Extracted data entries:
====================
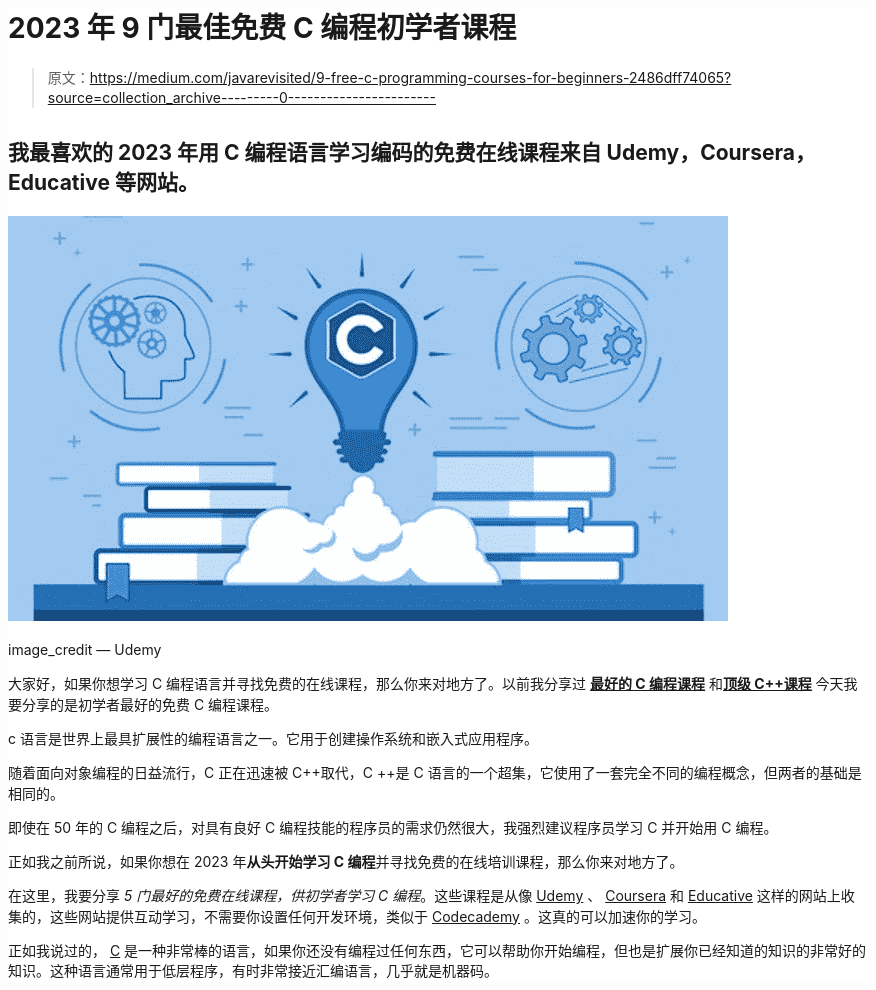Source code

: # 2023 年 9 门最佳免费 C 编程初学者课程

> 原文：<https://medium.com/javarevisited/9-free-c-programming-courses-for-beginners-2486dff74065?source=collection_archive---------0----------------------->

## 我最喜欢的 2023 年用 C 编程语言学习编码的免费在线课程来自 Udemy，Coursera，Educative 等网站。

[![](img/f01c36d30250db0edb8fac3cc7abb594.png)](https://click.linksynergy.com/deeplink?id=JVFxdTr9V80&mid=39197&murl=https%3A%2F%2Fwww.udemy.com%2Fcourse%2Fadvanced-c-programming-course%2F)

image_credit — Udemy

大家好，如果你想学习 C 编程语言并寻找免费的在线课程，那么你来对地方了。以前我分享过 [**最好的 C 编程课程**](/javarevisited/10-best-c-programming-courses-for-beginners-2c2c1f6bcb12) 和[**顶级 C++课程**](/javarevisited/top-10-courses-to-learn-c-for-beginners-best-and-free-4afc262a544e) 今天我要分享的是初学者最好的免费 C 编程课程。

c 语言是世界上最具扩展性的编程语言之一。它用于创建操作系统和嵌入式应用程序。

随着面向对象编程的日益流行，C 正在迅速被 C++取代，C ++是 C 语言的一个超集，它使用了一套完全不同的编程概念，但两者的基础是相同的。

即使在 50 年的 C 编程之后，对具有良好 C 编程技能的程序员的需求仍然很大，我强烈建议程序员学习 C 并开始用 C 编程。

正如我之前所说，如果你想在 2023 年**从头开始学习 C 编程**并寻找免费的在线培训课程，那么你来对地方了。

在这里，我要分享 *5 门最好的免费在线课程，供初学者学习 C 编程*。这些课程是从像 [Udemy](https://javarevisited.blogspot.com/2020/05/top-10-udemy-courses-to-learn-python-programming.html) 、 [Coursera](https://javarevisited.blogspot.com/2020/02/10-best-coursera-courses--for-python.html) 和 [Educative](https://javarevisited.blogspot.com/2020/05/top-10-educative-courses-for-programmers.html) 这样的网站上收集的，这些网站提供互动学习，不需要你设置任何开发环境，类似于 [Codecademy](https://bit.ly/codecademyhome) 。这真的可以加速你的学习。

正如我说过的， [C](https://javarevisited.blogspot.com/2019/11/top-5-courses-to-learn-c-programming-in.html) 是一种非常棒的语言，如果你还没有编程过任何东西，它可以帮助你开始编程，但也是扩展你已经知道的知识的非常好的知识。这种语言通常用于低层程序，有时非常接近汇编语言，几乎就是机器码。
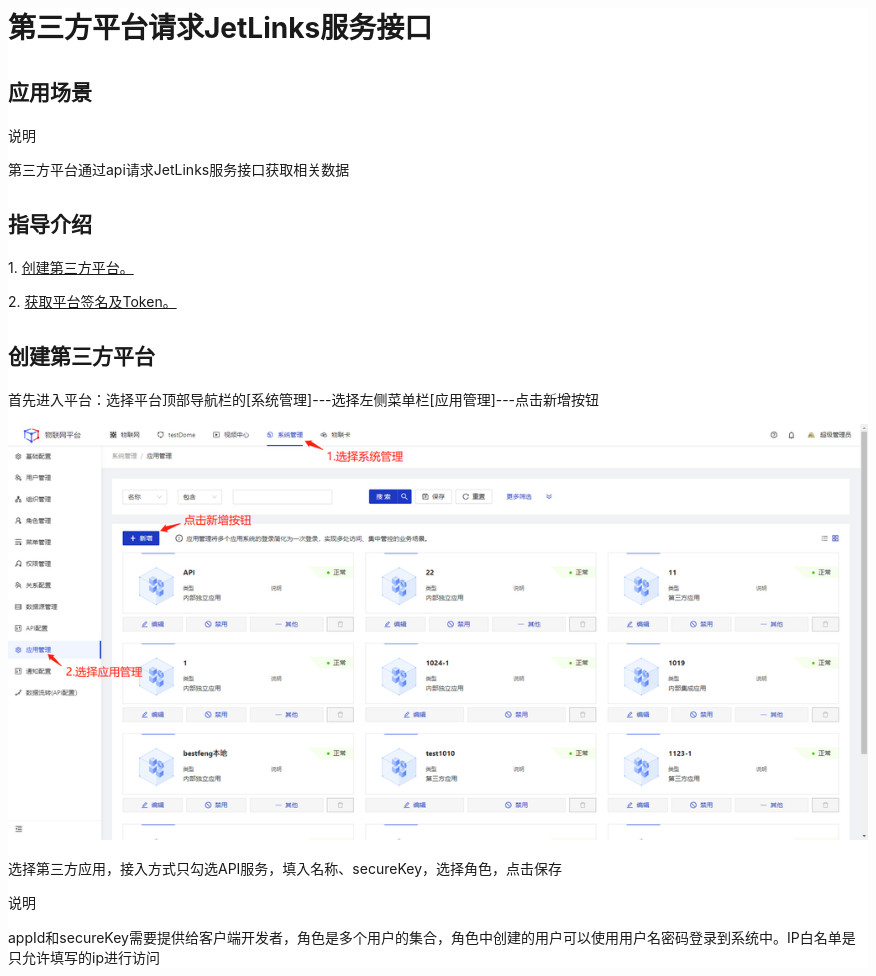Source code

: # 第三方平台请求JetLinks服务接口

## 应用场景

<div class='explanation primary'>
  <p class='explanation-title-warp'>
    <span class='iconfont icon-bangzhu explanation-icon'></span>
    <span class='explanation-title font-weight'>说明</span>
  </p>
    第三方平台通过api请求JetLinks服务接口获取相关数据
</div>


## 指导介绍

  <p>1. <a href='/dev-guide/request-jetlinks-interface.html#创建第三方平台'>创建第三方平台。</a></p>
  <p>2. <a href='/dev-guide/request-jetlinks-interface.html#获取平台签名及token'>获取平台签名及Token。</a></p>



## 创建第三方平台

首先进入平台：选择平台顶部导航栏的[系统管理]---选择左侧菜单栏[应用管理]---点击新增按钮

![创建第三方平台](./images/add-third-api-0.png)

选择第三方应用，接入方式只勾选API服务，填入名称、secureKey，选择角色，点击保存

<div class='explanation primary'>
  <p class='explanation-title-warp'>
    <span class='iconfont icon-bangzhu explanation-icon'></span>
    <span class='explanation-title font-weight'>说明</span>
  </p>
    <p>
       appId和secureKey需要提供给客户端开发者，角色是多个用户的集合，角色中创建的用户可以使用用户名密码登录到系统中。IP白名单是只允许填写的ip进行访问
    </p>
</div>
====================
> **TO DO**
When you print the records above, keep them exact and leave out the pictures.

> **SOLUTION**
Source code

: # 2023 年 9 门最佳免费 C 编程初学者课程

> 原文：<https://medium.com/javarevisited/9-free-c-programming-courses-for-beginners-2486dff74065?source=collection_archive---------0----------------------->

## 我最喜欢的 2023 年用 C 编程语言学习编码的免费在线课程来自 Udemy，Coursera，Educative 等网站。

[![](img/f01c36d30250db0edb8fac3cc7abb594.png)](https://click.linksynergy.com/deeplink?id=JVFxdTr9V80&mid=39197&murl=https%3A%2F%2Fwww.udemy.com%2Fcourse%2Fadvanced-c-programming-course%2F)

image_credit — Udemy

大家好，如果你想学习 C 编程语言并寻找免费的在线课程，那么你来对地方了。以前我分享过 [**最好的 C 编程课程**](/javarevisited/10-best-c-programming-courses-for-beginners-2c2c1f6bcb12) 和[**顶级 C++课程**](/javarevisited/top-10-courses-to-learn-c-for-beginners-best-and-free-4afc262a544e) 今天我要分享的是初学者最好的免费 C 编程课程。

c 语言是世界上最具扩展性的编程语言之一。它用于创建操作系统和嵌入式应用程序。

随着面向对象编程的日益流行，C 正在迅速被 C++取代，C ++是 C 语言的一个超集，它使用了一套完全不同的编程概念，但两者的基础是相同的。

即使在 50 年的 C 编程之后，对具有良好 C 编程技能的程序员的需求仍然很大，我强烈建议程序员学习 C 并开始用 C 编程。

正如我之前所说，如果你想在 2023 年**从头开始学习 C 编程**并寻找免费的在线培训课程，那么你来对地方了。

在这里，我要分享 *5 门最好的免费在线课程，供初学者学习 C 编程*。这些课程是从像 [Udemy](https://javarevisited.blogspot.com/2020/05/top-10-udemy-courses-to-learn-python-programming.html) 、 [Coursera](https://javarevisited.blogspot.com/2020/02/10-best-coursera-courses--for-python.html) 和 [Educative](https://javarevisited.blogspot.com/2020/05/top-10-educative-courses-for-programmers.html) 这样的网站上收集的，这些网站提供互动学习，不需要你设置任何开发环境，类似于 [Codecademy](https://bit.ly/codecademyhome) 。这真的可以加速你的学习。

正如我说过的， [C](https://javarevisited.blogspot.com/2019/11/top-5-courses-to-learn-c-programming-in.html) 是一种非常棒的语言，如果你还没有编程过任何东西，它可以帮助你开始编程，但也是扩展你已经知道的知识的非常好的知识。这种语言通常用于低层程序，有时非常接近汇编语言，几乎就是机器码。
Source code

: # 第三方平台请求JetLinks服务接口

## 应用场景

<div class='explanation primary'>
  <p class='explanation-title-warp'>
    <span class='iconfont icon-bangzhu explanation-icon'></span>
    <span class='explanation-title font-weight'>说明</span>
  </p>
    第三方平台通过api请求JetLinks服务接口获取相关数据
</div>


## 指导介绍

  <p>1. <a href='/dev-guide/request-jetlinks-interface.html#创建第三方平台'>创建第三方平台。</a></p>
  <p>2. <a href='/dev-guide/request-jetlinks-interface.html#获取平台签名及token'>获取平台签名及Token。</a></p>



## 创建第三方平台

首先进入平台：选择平台顶部导航栏的[系统管理]---选择左侧菜单栏[应用管理]---点击新增按钮

![创建第三方平台](./images/add-third-api-0.png)

选择第三方应用，接入方式只勾选API服务，填入名称、secureKey，选择角色，点击保存

<div class='explanation primary'>
  <p class='explanation-title-warp'>
    <span class='iconfont icon-bangzhu explanation-icon'></span>
    <span class='explanation-title font-weight'>说明</span>
  </p>
    <p>
       appId和secureKey需要提供给客户端开发者，角色是多个用户的集合，角色中创建的用户可以使用用户名密码登录到系统中。IP白名单是只允许填写的ip进行访问
    </p>
</div>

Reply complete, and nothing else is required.